A pesar de lo rico que me cae, me cuesta decidirme a hacerlo. Porque requiere que deje de hacer todo lo que me consume y le dedique tiempo sólo a eso. Implica dejar el celular, la compu, el libro y hasta el pensamiento necio que no sale de la rueda en la que trota el hámster de mi cerebro.
Estar «en el momento» es como tener una mano abierta debajo de un chorro de agua sin pretender atraparla. Igual no se puede. Sólo hay que disfrutar la sensación del agua que le corre a uno entre los dedos. El agua, el elemento en sí, es el mismo, pero no son las mismas gotas. Aprender a estar allí, dejando fluir lo que pasa, sin cambiar uno su esencia, pero sí impregnándose de lo que le rodea a uno.

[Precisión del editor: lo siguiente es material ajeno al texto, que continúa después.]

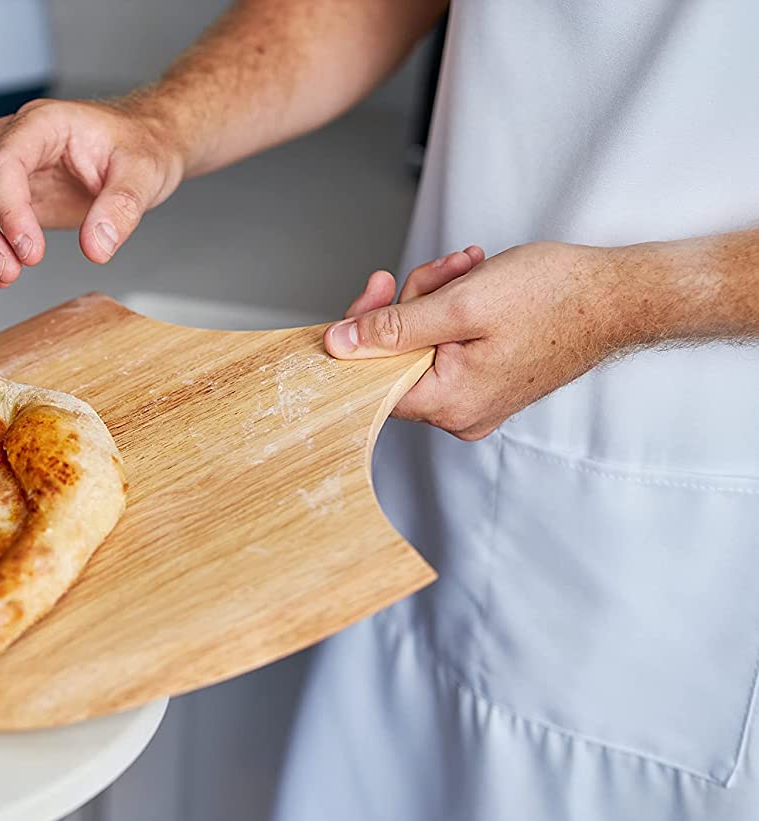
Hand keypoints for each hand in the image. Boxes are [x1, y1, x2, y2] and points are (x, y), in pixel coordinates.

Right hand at [0, 98, 183, 286]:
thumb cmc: (137, 146)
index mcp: (43, 124)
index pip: (2, 163)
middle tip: (7, 271)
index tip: (29, 251)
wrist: (139, 144)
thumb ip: (121, 209)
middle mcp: (12, 138)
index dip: (7, 211)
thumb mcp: (143, 173)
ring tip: (2, 276)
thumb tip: (96, 246)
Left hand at [324, 242, 630, 439]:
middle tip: (446, 269)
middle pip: (397, 357)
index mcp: (449, 403)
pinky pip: (449, 346)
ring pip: (423, 344)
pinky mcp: (490, 383)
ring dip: (437, 297)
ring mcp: (477, 401)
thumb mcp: (460, 303)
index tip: (379, 287)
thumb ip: (393, 328)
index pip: (370, 376)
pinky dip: (455, 309)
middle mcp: (460, 414)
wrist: (619, 296)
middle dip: (414, 302)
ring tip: (470, 268)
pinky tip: (476, 280)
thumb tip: (339, 344)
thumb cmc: (555, 296)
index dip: (365, 328)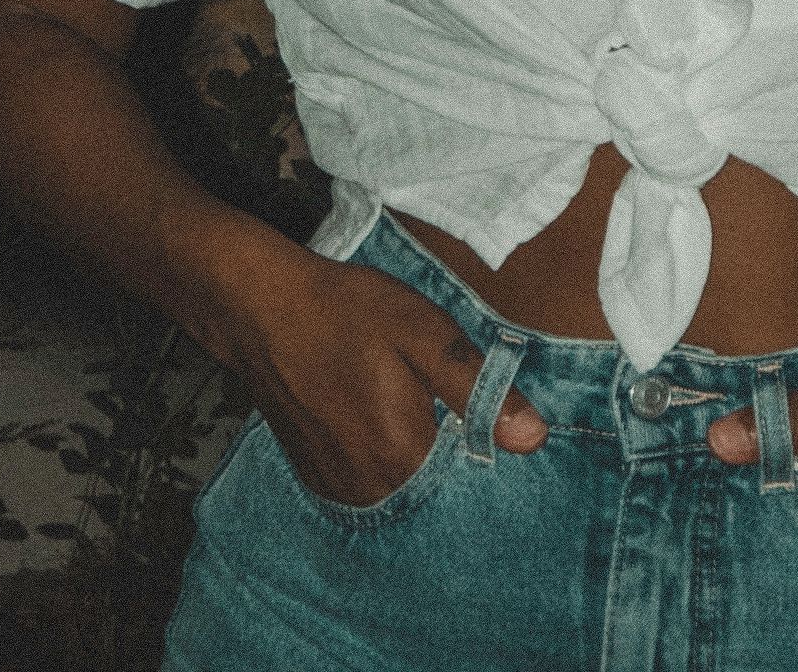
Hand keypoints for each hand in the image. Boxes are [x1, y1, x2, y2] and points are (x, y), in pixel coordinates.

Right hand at [232, 252, 546, 507]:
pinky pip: (366, 482)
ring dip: (410, 452)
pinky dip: (379, 456)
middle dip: (445, 446)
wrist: (264, 309)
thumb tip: (533, 438)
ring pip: (399, 485)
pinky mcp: (315, 476)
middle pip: (433, 485)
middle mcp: (368, 488)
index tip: (474, 407)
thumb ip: (476, 388)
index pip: (468, 477)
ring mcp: (337, 487)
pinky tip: (372, 411)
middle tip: (429, 391)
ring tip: (398, 397)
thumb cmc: (347, 312)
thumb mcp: (425, 333)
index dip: (479, 440)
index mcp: (403, 457)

Es muchísimo más fácil escribir acerca de eso, incluso de forma que pareciera que uno lo entiende, a hacerlo. Pero lo intento. Escribir, meditar, correr, nadar, cocinar… cosas que me necesitan y a las que me puedo entregar para hacer bien me ayudan a estar un poco más cerca de quedarme en ese momento fluido.
O simplemente es que me duermo y no me fijo.